The FUL program is a cost containment measure that limits Medicaid reimbursement for prescription drugs with available generic versions, otherwise known as “multiple-source” drugs. According to the report, CMS has historically used a published price methodology whereby the FUL amount for a multiple-source drug is generally set at 150 percent of the price listed in national compendia for the cheapest therapeutically equivalent product, plus a reasonable dispensing fee. The prices published in the compendia, the report notes, are commonly based on wholesale price or cost information provided by drug manufacturers. The Affordable Care Act (ACA) established a new method of calculating the FUL amount, which sets the amount at no less than 175 percent of the weighted average of the monthly average manufacturer price (AMP). CMS has not yet implemented the ACA’s AMP-based FUL amount formula, but it has begun to publish draft FUL amounts based on AMPs for review and comment.

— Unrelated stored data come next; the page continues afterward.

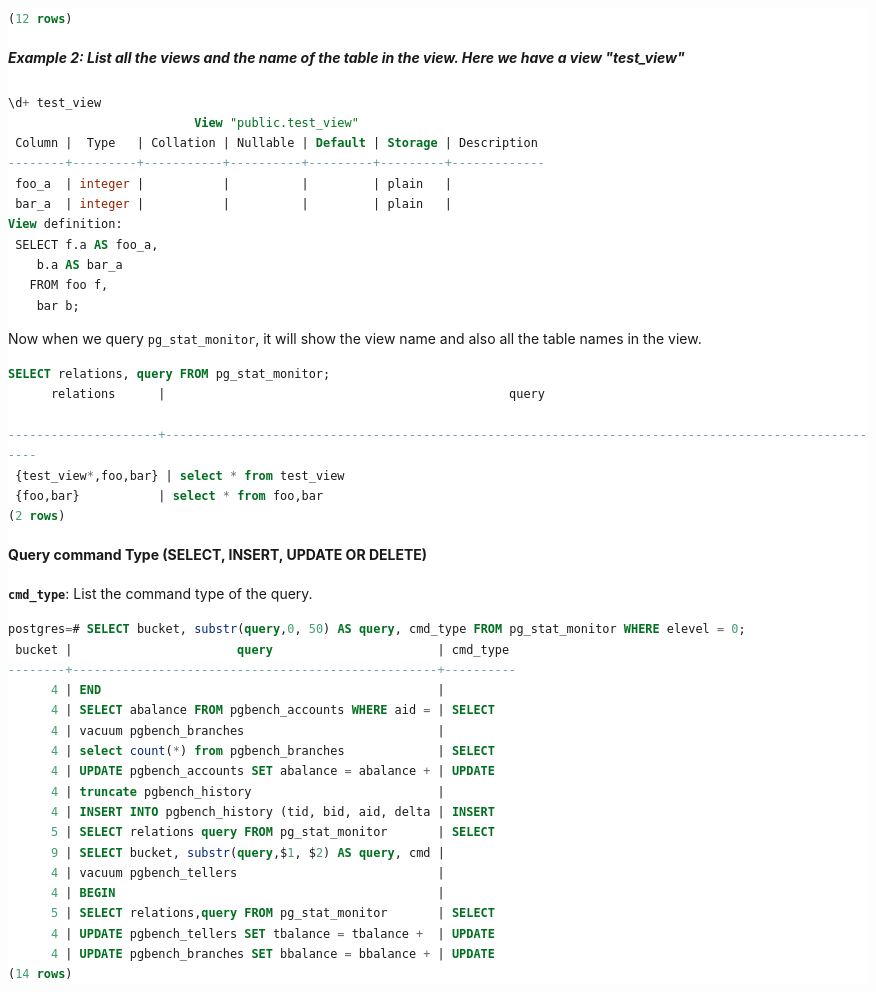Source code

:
 ```sql
(12 rows)
```

##### Example 2: List all the views and the name of the table in the view. Here we have a view "test_view"
```sql
\d+ test_view
                          View "public.test_view"
 Column |  Type   | Collation | Nullable | Default | Storage | Description 
--------+---------+-----------+----------+---------+---------+-------------
 foo_a  | integer |           |          |         | plain   | 
 bar_a  | integer |           |          |         | plain   | 
View definition:
 SELECT f.a AS foo_a,
    b.a AS bar_a
   FROM foo f,
    bar b;
```

Now when we query ``pg_stat_monitor``, it will show the view name and also all the table names in the view.
```sql
SELECT relations, query FROM pg_stat_monitor;
      relations      |                                                query                                                 
---------------------+------------------------------------------------------------------------------------------------------
 {test_view*,foo,bar} | select * from test_view
 {foo,bar}           | select * from foo,bar
(2 rows)
```

#### Query command Type (SELECT, INSERT, UPDATE OR DELETE)

**`cmd_type`**: List the command type of the query.

```sql
postgres=# SELECT bucket, substr(query,0, 50) AS query, cmd_type FROM pg_stat_monitor WHERE elevel = 0;
 bucket |                       query                       | cmd_type 
--------+---------------------------------------------------+----------
      4 | END                                               | 
      4 | SELECT abalance FROM pgbench_accounts WHERE aid = | SELECT
      4 | vacuum pgbench_branches                           | 
      4 | select count(*) from pgbench_branches             | SELECT
      4 | UPDATE pgbench_accounts SET abalance = abalance + | UPDATE
      4 | truncate pgbench_history                          | 
      4 | INSERT INTO pgbench_history (tid, bid, aid, delta | INSERT
      5 | SELECT relations query FROM pg_stat_monitor       | SELECT
      9 | SELECT bucket, substr(query,$1, $2) AS query, cmd | 
      4 | vacuum pgbench_tellers                            | 
      4 | BEGIN                                             | 
      5 | SELECT relations,query FROM pg_stat_monitor       | SELECT
      4 | UPDATE pgbench_tellers SET tbalance = tbalance +  | UPDATE
      4 | UPDATE pgbench_branches SET bbalance = bbalance + | UPDATE
(14 rows)
```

To determine how the ACA would impact FUL amounts, OIG compared prices generated by the existing published price-based methodology to prices generated by the AMP-based methodology. OIG also compared published price-based and AMP-based FUL amounts to pharmacy acquisition costs. OIG’s findings include the following:
Based on data from late-2011, AMP-based FUL amounts were 61 percent lower, at the median, than published price-based FUL amounts for a sample of 518 drugs. Of the 518-drug sample, 461 FUL amounts were lower using the ACA methodology; and within those 461 drugs, the AMP-based FUL amount for 330 of them was less than half the published price-based FUL amount.
The published price-based FUL amounts for a November 2010 sample of 601 drugs were over four times greater, in the aggregate, than pharmacy acquisition costs.
AMP-based FUL amounts would have exceeded sampled pharmacy acquisition costs, in the aggregate, in another November 2010 sample.
The reporting of AMP data—which are needed to calculate FUL amounts under the ACA—improved substantially from 2010 to 2011. The report attributes this improvement in part to OIG’s imposition of civil monetary penalties on manufacturers that do not report pricing data or report them late.
In light of these findings, OIG recommends that CMS continue to release draft AMP-based FUL amounts for public review and comment and that CMS complete the full implementation of the AMP-based FUL program.